Andrea Bellelli said...

Sorry, I forgot logging in with my Google account! Cheers, Andrea Bellelli

Derek S said...

Mmm.. I was having similar thoughts yesterday when I was updating my website yesterday. You articulate the irony very well Kirk.

Kirk, Photographer/Writer said...

Thanks Derek and Andrea. I sure enjoy thinking about and writing about this stuff...

JC said...

I agree with all of that. 24 is plenty. I enjoy shooting with my Z's, but they're really too big; I prefer the M4/3 GX8s from Panasonic. But they're getting old -- I think mine date to 2016 and have seen some hard use -- and nothing new, of the same size and quality, is being produced. I'm beginning to think that Panasonic is not going to come out with another M/43, so I started looking at other cameras. I want something small, with small interchangeable lenses, the more-or-less equivalent of my GX8s. I also want IBIS and auto-focus, because I'm old and slow. I know all this can be done, because the GX8 did it, almost a decade ago. Is anyone doing anything like it?

Eric Rose said...

I am quite happy with my (bought used) GH5. The files are all I "need" for what I am doing. Which primarily are images to be used on the web and videos. I'm a Scottish Taurus so spending hard earned money on more tool than what's required is anathema to me.

I use to drive big beautiful Mercedes Benz cars. Top of the line, but they were a business expense that I could justify. Now that I am retired I drive a KIA Soul or Toyota Tundra. Neither of them bought new.

Having the biggest, bestest, shiniest anything just to stroke my ego or impress others has never been part of my psyche. However if it was required for a job that couldn't be done to the clients satisfaction with what I already had I wouldn't hesitate to buy whatever was required. As long as it made good business sense in the long term.

For the last couple of months I have been having a blast shooting with an old Nikon D70s equipped with an old Nikkor 28mm AF lens. I have posted the images to Instagram and made 8x10 prints to show my friends. The prints are outstanding on every measure technically. I know the cameras limitations so working around them can be fun as well. Now if the images are interesting or not, well that's up for debate.

I love the m4/3 format, it ticks all the boxes for me. But hey that's why they make chocolate and vanilla, each to their own. No judgement from me. Well maybe a little bit lol.


Chris Kern said...

Kirk: For those few clients who really do want to see how much quality they can expect we put up galleries at full res on Smugmug.com.

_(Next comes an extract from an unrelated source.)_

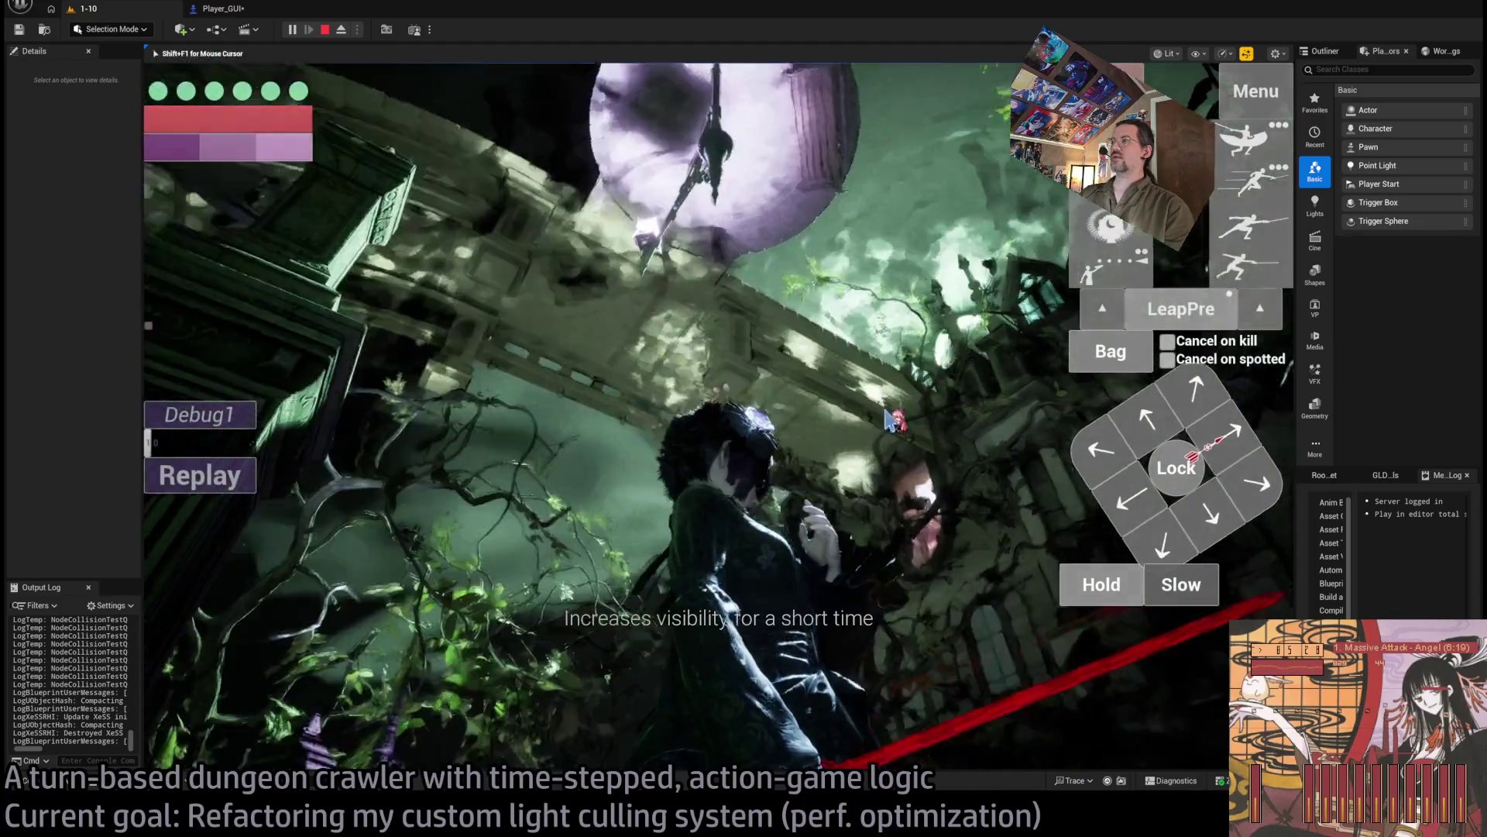
{"action": "left_click", "coordinate": [890, 420]}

They are still 8 bit files but at least we can show them with all the detail that's contained within.

I don't shoot professionally and maybe I'm missing something, but you might want to look into the PNG 24-bit-depth format to get better color fidelity from online images than is possible with JPEGs. That, along with an image that can be zoomed to high resolution, ought to be enough to satisfy the most fastidious art director.

Anonymous said...

I have been printing with my Epson photo printers and now the Epson 3800 from digital files since the early 2000's. Anyone in a blind test would be hard pressed to be able to tell the difference in quality from 11 x 14 prints made with my 5 megapixel Olympus E-1, and my 16 megapixel fujifilm or 24 megapixel Sony A7ii cameras. The most notable difference is the 'film like' colors or look from the E-1's Kodak ccd sensor. The E-1 still produces some of the most beautiful files. It makes me laugh when I read comments about how 10 megapixels or even 20 megapixels are not enough. These comments are usually made by photographers who just post online with their phones and laptops.

Cheers Kirk
from Cantley, Qu├ębec

Biro said...

24mp? Heck, even 10mp works just fine on the web and for prints up to 8x10 - probably bigger. That's why I stopped at the Panasonic S5 with interchangeable-lens cameras, even though I have a Leica Q2 on the way. I'll probably use it cropped to 35mm and 50mm quite often.

Anonymous said...

I once took a portrait of a local political candidate with my 16 mp Panasonic G3. He put it on a billboard! You know what, it worked just fine.